Could watching The Thick Of It radicalise you? | The Government's Prevent programme seems to think so © BBC

Could watching The Thick Of It radicalise you?

The Government's Prevent programme seems to think so

Watching Yes Minister or The Thick Of It could be a sign of far-Right extremism, according to the Gorvenment’s anti-terror programme.

Staff at  the Prevent scheme compiled a list of films, TV programmes and books that could be warning signs of potential extremism - and included both BBC political comedies.

The catalogue, revealed by the Daily Mail, also included the 1955 war film The Dam Busters, 1984 by George Orwell, the BBC’s Great British Railway Journeys, presented by former Conservative minister Michael Portillo and The Complete Works Of William Shakespeare as possible ‘key texts’ for ‘white nationalists/supremacists’.

Right-leaning writer Douglas Murray obtained the full list and discovered that one of his books had been given a red flag by Prevent. He wrote in The Spectator: ‘A number of books are singled out, the possession or reading of which could point to severe wrongthink and therefore potential radicalisation

‘It seems that RICU [Prevent’s Research Information and Communications Unit ]  is so far off-track that it believes that books identifying the problem that it was itself set up to tackle are in fact a part of the problem.’
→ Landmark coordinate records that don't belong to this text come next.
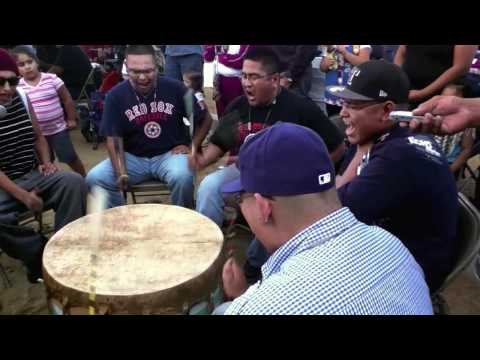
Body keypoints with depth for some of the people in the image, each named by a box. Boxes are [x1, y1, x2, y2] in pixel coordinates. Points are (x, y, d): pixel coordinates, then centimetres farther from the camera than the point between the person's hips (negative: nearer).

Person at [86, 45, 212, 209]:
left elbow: (205, 119, 4)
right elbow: (114, 138, -6)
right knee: (94, 179, -18)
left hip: (170, 153, -2)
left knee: (182, 177, -34)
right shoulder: (115, 96, -4)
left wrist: (192, 147, -6)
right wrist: (121, 173, -20)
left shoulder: (174, 88, -7)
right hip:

The list has emerged following a major review criticised the Prevent scheme by William Shawcross.

His report, published earlier this month, criticised the £49million-a-year scheme Prevent scheme, saying it applied  a ‘double standard’ to Islamist and far-Right threats, prioritising the later.

The report also mentioned  The Canterbury Tales, John le Carre’s spy trilogy Tinker Tailor Soldier Spy, and Sharpe, the ITV drama set in the Napoleonic wars.

Historian Andrew Roberts told the Mail: ‘This is truly extraordinary. This is the reading list of anyone who wants a civilised, liberal, cultured education. It includes some of the greatest works in the Western canon and in some cases – such as Joseph Conrad’s The Secret Agent – powerful critiques of terrorism’.

He added that many names on the list, such as Aldous Huxley and George Orwell ‘were all anti-totalitarian writers’.

The Home Office has accepted all 34 recommendations of William Shawcross's critical report into Prevent.